“The more you know about yourself, about what you want to do; the less you’re disappointed with yourself.”
– Bob Harris, Lost In Translation
It’s funny that I downloaded this film in 2009, tried to watch once in 2011; at that time, I had just watched 30 minutes and then I had something to do, I dropped it with the thought that I would continue to watch it so soon. I didn’t know that I dropped it until now – 4 years later. I dropped it so long that I forgot what I had watched in first 30 minutes and I have to rewatch all again. I don’t know it’s good thing or bad thing for me to understand most of Japanese dialouge in this film. If I watched this film 4 years ago, maybe I couldn’t understand what Japanese said and it would really made me feel lost in translation like them (because there’s no subtitle for Japanese conversations in this film). But since I watch this film now and can understand most of what Japanese say, I can’t really have the same feeling like them. I can understand their feeling when they go to another country, listen to the language they can’t understand but I imagine that it’s more interesting for me to watch this film if I can’t understand Japanese like them.
But understanding Japanese in this film is also somehow interesting.
In the scene the director said to Bod, he said: “Look to the camera gently with your feeling, the feeling like you meet your old friend…” And his translator just said: “Look to the camera.” He was so surprised, he said that: “Did he say just only that? But I think he talk more than that.”
In the scene Bob talked with old Japanese woman, that woman asked him: “How many years have you lived in Japanese?” Because he didn’t understand, she said: “Japan… upper… 何年(how many years)…?” The way she said “upper” with her hands to describe the meaning of “live” made me smile. Of course, he hadn’t still understood yet. And when she came back from foot test, she saw a teddy bear. I felt warm… Maybe it’s the only circumstance when they didn’t understand Japanese made me feel warm. In the other same circumstances, it just had a lost, lonely feeling.

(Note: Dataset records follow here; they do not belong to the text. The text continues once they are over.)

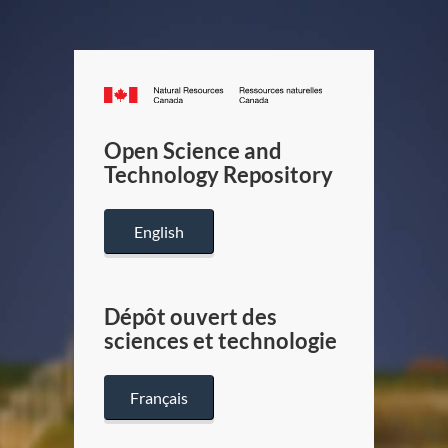
Canada.ca
/
Gouverneme
Open Science and
du
Technology Repository
Canada
English
Dépôt ouvert des
sciences et technologie
Français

I like the scene that Charlotte went to the temple, and she looked at the monks strangely. I understand her feeling. Sometimes, I want to believe in religion so much, whatever religion is okay, just want to have something to rely on. But I couldn’t. I can’t really believe in whatever religion. I just can like them or love them, and believing is totally different thing. Therefore, whenever I go to the temple, watching their activity, I always feel lost. I bowed my knees, I prayed too but somewhere in my mind, I couldn’t actually believe anything. So, I understand her feeling at that time. But in the other scene when the film nearly ends, she went to the temple again. This time, there was a Japanese traditional wedding ceremony. She looked at the bride and the groom with smile. That smile was beautiful. It’s a change. I love her smile. I love Charlotte’s smile. I love Scarlett’s smile. Her smile when she turned back to Bob because of hearing his calling. Her smile when she cried after all. Her smile was still sad but having a tiny light in that grey day. I totally agree with Roger Ebert about this idea: “I loved the way Bob and Charlotte didn’t solve their problems, but felt a little better anyway.”